A CBO analysis of health care options checks out more robust coverage for home- and community-based care, which enables patients to live independently for longer periods of time. Increasing funding would not only increase eligibility and expand those services for patients, but would also increase salaries for home health aides, who are among the lowest paid workers in the economy.
In spite of all the benefits of single-payer health care outlined by CBO, Medicare for All remains stuck in a political system where stakeholders in the existing corporate health care system spend hundreds of millions of dollars to buy elections and public policy.
As evidence of that influence, in, in the most recent presidential election Joe Biden kicked off his campaign with a fundraiser with a health insurance CEO, and then promised to veto Medicare for All legislation if it came to his desk. He instead touted his proposal of incorporating public insurance into the Affordable Care Act.
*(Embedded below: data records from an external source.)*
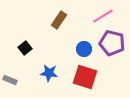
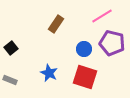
pink line: moved 1 px left
brown rectangle: moved 3 px left, 4 px down
black square: moved 14 px left
blue star: rotated 18 degrees clockwise
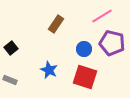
blue star: moved 3 px up
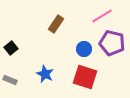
blue star: moved 4 px left, 4 px down
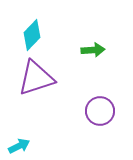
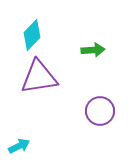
purple triangle: moved 3 px right, 1 px up; rotated 9 degrees clockwise
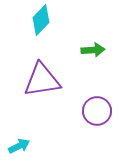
cyan diamond: moved 9 px right, 15 px up
purple triangle: moved 3 px right, 3 px down
purple circle: moved 3 px left
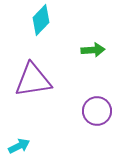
purple triangle: moved 9 px left
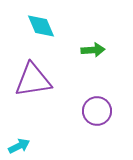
cyan diamond: moved 6 px down; rotated 68 degrees counterclockwise
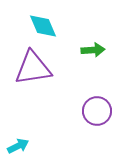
cyan diamond: moved 2 px right
purple triangle: moved 12 px up
cyan arrow: moved 1 px left
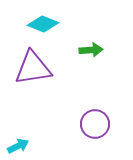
cyan diamond: moved 2 px up; rotated 44 degrees counterclockwise
green arrow: moved 2 px left
purple circle: moved 2 px left, 13 px down
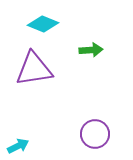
purple triangle: moved 1 px right, 1 px down
purple circle: moved 10 px down
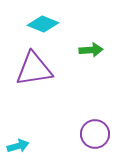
cyan arrow: rotated 10 degrees clockwise
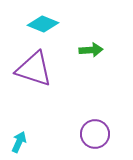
purple triangle: rotated 27 degrees clockwise
cyan arrow: moved 1 px right, 4 px up; rotated 50 degrees counterclockwise
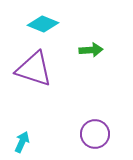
cyan arrow: moved 3 px right
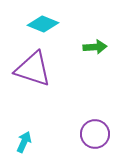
green arrow: moved 4 px right, 3 px up
purple triangle: moved 1 px left
cyan arrow: moved 2 px right
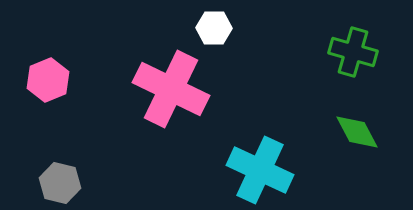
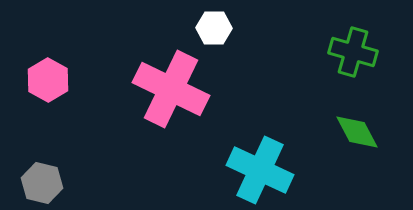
pink hexagon: rotated 9 degrees counterclockwise
gray hexagon: moved 18 px left
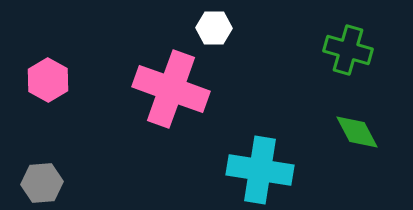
green cross: moved 5 px left, 2 px up
pink cross: rotated 6 degrees counterclockwise
cyan cross: rotated 16 degrees counterclockwise
gray hexagon: rotated 18 degrees counterclockwise
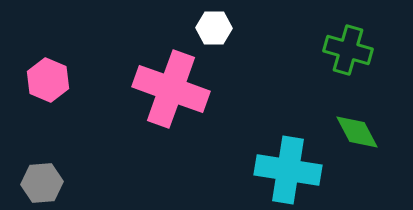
pink hexagon: rotated 6 degrees counterclockwise
cyan cross: moved 28 px right
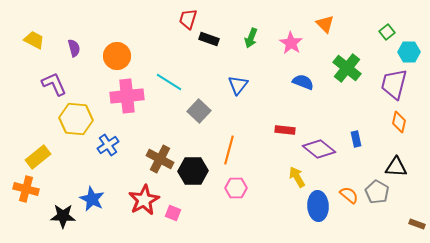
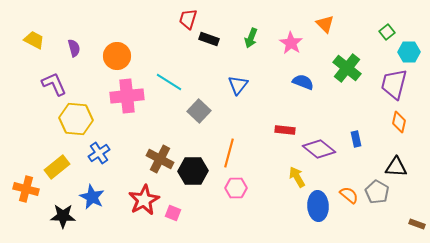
blue cross: moved 9 px left, 8 px down
orange line: moved 3 px down
yellow rectangle: moved 19 px right, 10 px down
blue star: moved 2 px up
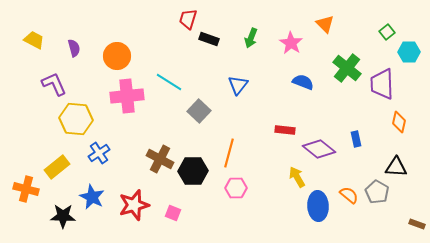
purple trapezoid: moved 12 px left; rotated 16 degrees counterclockwise
red star: moved 10 px left, 5 px down; rotated 12 degrees clockwise
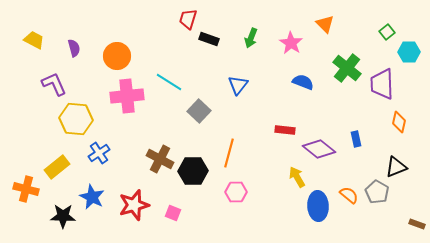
black triangle: rotated 25 degrees counterclockwise
pink hexagon: moved 4 px down
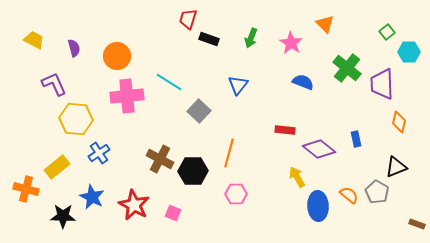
pink hexagon: moved 2 px down
red star: rotated 28 degrees counterclockwise
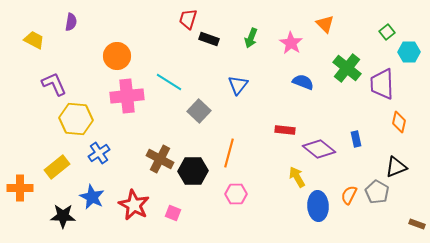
purple semicircle: moved 3 px left, 26 px up; rotated 24 degrees clockwise
orange cross: moved 6 px left, 1 px up; rotated 15 degrees counterclockwise
orange semicircle: rotated 102 degrees counterclockwise
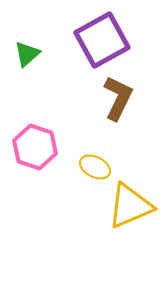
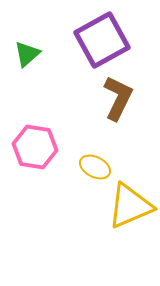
pink hexagon: rotated 9 degrees counterclockwise
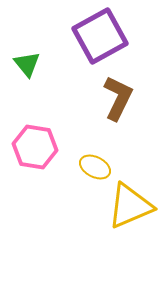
purple square: moved 2 px left, 4 px up
green triangle: moved 10 px down; rotated 28 degrees counterclockwise
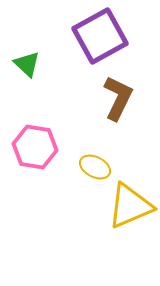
green triangle: rotated 8 degrees counterclockwise
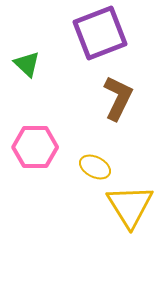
purple square: moved 3 px up; rotated 8 degrees clockwise
pink hexagon: rotated 9 degrees counterclockwise
yellow triangle: rotated 39 degrees counterclockwise
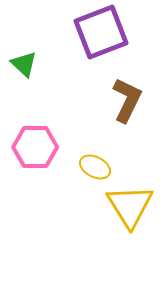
purple square: moved 1 px right, 1 px up
green triangle: moved 3 px left
brown L-shape: moved 9 px right, 2 px down
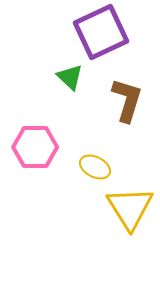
purple square: rotated 4 degrees counterclockwise
green triangle: moved 46 px right, 13 px down
brown L-shape: rotated 9 degrees counterclockwise
yellow triangle: moved 2 px down
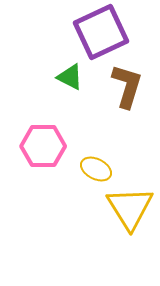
green triangle: rotated 16 degrees counterclockwise
brown L-shape: moved 14 px up
pink hexagon: moved 8 px right, 1 px up
yellow ellipse: moved 1 px right, 2 px down
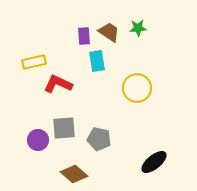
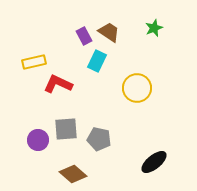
green star: moved 16 px right; rotated 18 degrees counterclockwise
purple rectangle: rotated 24 degrees counterclockwise
cyan rectangle: rotated 35 degrees clockwise
gray square: moved 2 px right, 1 px down
brown diamond: moved 1 px left
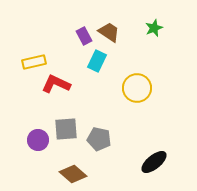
red L-shape: moved 2 px left
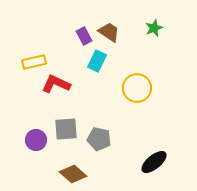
purple circle: moved 2 px left
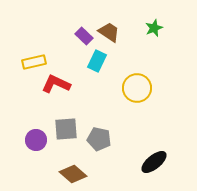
purple rectangle: rotated 18 degrees counterclockwise
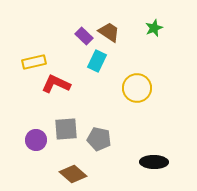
black ellipse: rotated 40 degrees clockwise
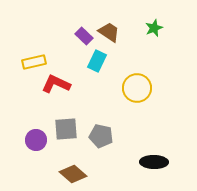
gray pentagon: moved 2 px right, 3 px up
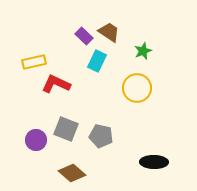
green star: moved 11 px left, 23 px down
gray square: rotated 25 degrees clockwise
brown diamond: moved 1 px left, 1 px up
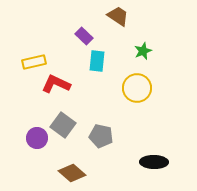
brown trapezoid: moved 9 px right, 16 px up
cyan rectangle: rotated 20 degrees counterclockwise
gray square: moved 3 px left, 4 px up; rotated 15 degrees clockwise
purple circle: moved 1 px right, 2 px up
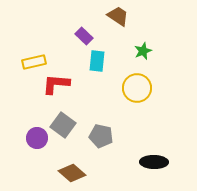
red L-shape: rotated 20 degrees counterclockwise
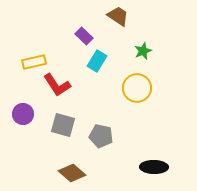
cyan rectangle: rotated 25 degrees clockwise
red L-shape: moved 1 px right, 1 px down; rotated 128 degrees counterclockwise
gray square: rotated 20 degrees counterclockwise
purple circle: moved 14 px left, 24 px up
black ellipse: moved 5 px down
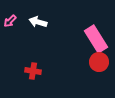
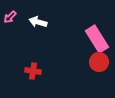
pink arrow: moved 4 px up
pink rectangle: moved 1 px right
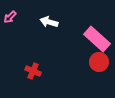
white arrow: moved 11 px right
pink rectangle: rotated 16 degrees counterclockwise
red cross: rotated 14 degrees clockwise
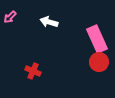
pink rectangle: rotated 24 degrees clockwise
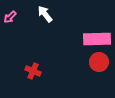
white arrow: moved 4 px left, 8 px up; rotated 36 degrees clockwise
pink rectangle: rotated 68 degrees counterclockwise
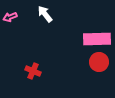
pink arrow: rotated 24 degrees clockwise
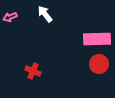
red circle: moved 2 px down
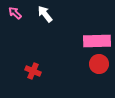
pink arrow: moved 5 px right, 4 px up; rotated 64 degrees clockwise
pink rectangle: moved 2 px down
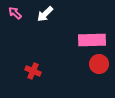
white arrow: rotated 96 degrees counterclockwise
pink rectangle: moved 5 px left, 1 px up
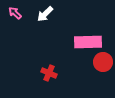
pink rectangle: moved 4 px left, 2 px down
red circle: moved 4 px right, 2 px up
red cross: moved 16 px right, 2 px down
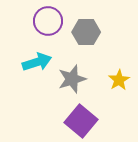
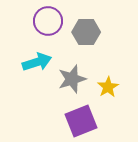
yellow star: moved 11 px left, 7 px down
purple square: rotated 28 degrees clockwise
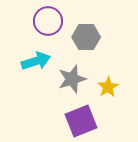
gray hexagon: moved 5 px down
cyan arrow: moved 1 px left, 1 px up
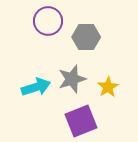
cyan arrow: moved 26 px down
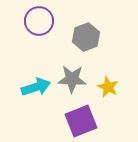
purple circle: moved 9 px left
gray hexagon: rotated 20 degrees counterclockwise
gray star: rotated 20 degrees clockwise
yellow star: rotated 15 degrees counterclockwise
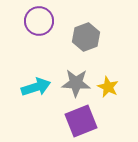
gray star: moved 4 px right, 4 px down
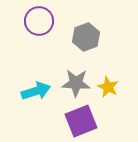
cyan arrow: moved 4 px down
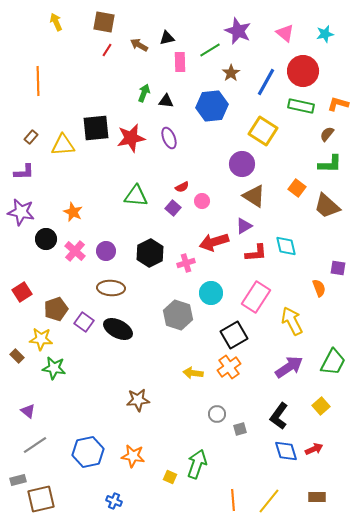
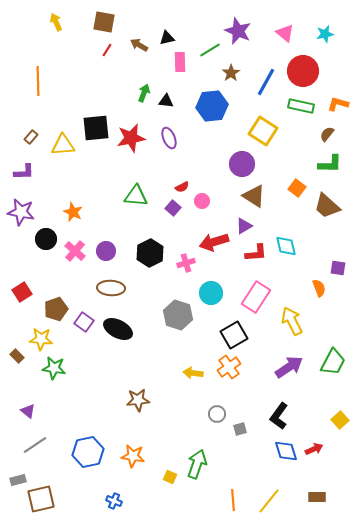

Although Biden hasn’t promoted that public option as president – he even omitted it from his budget plan last year, he and Democratic leaders have instead adopted health insurance lobbyists’ proposals to subsidize the cost of for-profit health insurance.
More recently, California’s effort to create the nation’s first single-payer system was thwarted by corporate interests in a state where most residents revile that corporate interests went to the forefront in a state where an overwhelming majority of voters believe the government should prioritize ensuring that all residents have health insurance. Democrat lawmakers killed single-payer shortly after getting a $1 million check from a major private health insurer.
Despite those setbacks, the new CBO report is an important warning about establishment hostility against common sense health care policies.
It is hardly a sanctuary for left-wing utopianism, and the federal government rarely ever admits such harsh truths about the status quo – particularly those that emphasize the kind of changes other nations have long since made.